Linux Porter Discovered M1 Covert Channel Flaw Named ‘M1RACLES’

Last updated September 25, 2021
Written by:
Bill Toulas
Bill Toulas
Infosec Writer
Source: Wikipedia, Credits: Henriok

Hector Martin, a hacker who is porting Linux to Apple Silicon Macs through Asahi Linux, has discovered a novel covert channel vulnerability on the M1 chip, calling it ‘M1RACLES’ and tracked as CVE-2021-30747. The flaw lies in the design of the chip itself, allowing any two applications running under an OS to covertly exchange data between them without using memory, sockets, files, or any other features that are meant to be used for data exchange.

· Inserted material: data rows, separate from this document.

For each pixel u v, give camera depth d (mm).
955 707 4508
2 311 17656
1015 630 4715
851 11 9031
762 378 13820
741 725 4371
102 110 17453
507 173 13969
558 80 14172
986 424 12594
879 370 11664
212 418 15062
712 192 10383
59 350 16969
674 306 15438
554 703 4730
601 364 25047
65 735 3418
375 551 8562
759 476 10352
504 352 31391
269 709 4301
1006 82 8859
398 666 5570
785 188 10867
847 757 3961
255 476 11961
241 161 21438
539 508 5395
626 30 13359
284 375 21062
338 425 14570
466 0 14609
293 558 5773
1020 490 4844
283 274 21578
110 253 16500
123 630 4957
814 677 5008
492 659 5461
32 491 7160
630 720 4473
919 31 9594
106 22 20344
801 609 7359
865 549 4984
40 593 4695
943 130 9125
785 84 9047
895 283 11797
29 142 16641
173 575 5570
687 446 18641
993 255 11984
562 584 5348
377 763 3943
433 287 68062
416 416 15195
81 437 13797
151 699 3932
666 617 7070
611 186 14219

This problem applies even if the two intercommunicating processes belong to different users and run on different privilege levels.

Because this vulnerability is bound to the chip itself, it doesn’t matter if the user is running macOS, or Linux, or OpenBSD, or anything else on it. Every M1 device is affected by M1RACLES, and the only mitigation that can address the issue is to run the entire OS as a virtual machine. Obviously, this would impact the performance greatly, but would it be worth it? Is M1RACLES that serious to call for such a drastic measure?

The researcher who discovered and reported this to Apple says malware cannot use this vulnerability to do any serious harm to the users, like assuming control of the target system or stealing private information. Similarly, malicious Javascript running on a website cannot exploit M1RACLES in any useful way, so you can’t get harmed from being led to a specific page on the net. All in all, this looks like an interesting find that threat actors don't have a meaningful way to take advantage of.

We have reached out to chip security researcher Niels Hofmans, and here are his thoughts on the issue:

As Hector Martin mentions, there is no need for panic since this already requires local execution rights on your machine. However, I'm quite sure some other things will follow merely because this is a new architecture. On the speculative computing side (such as SPECTRE/MELTDOWN) we might see some translations to the M1 platform.

The real danger that arises from this flaw would mainly revolve around cross-app tracking, helping advertising companies get their hands onto data that should be out of their direct reach. This would still not be a practical approach, though, as Apple could easily detect the existence of the relevant code on their apps and ban them.

We don’t know if Apple is planning to address this issue, and it really isn’t anything that you should worry about at this point. M1RACLES shouldn’t be allowed as it overrides the security of any OS running on the chip, but in practice, it is pretty much innocuous.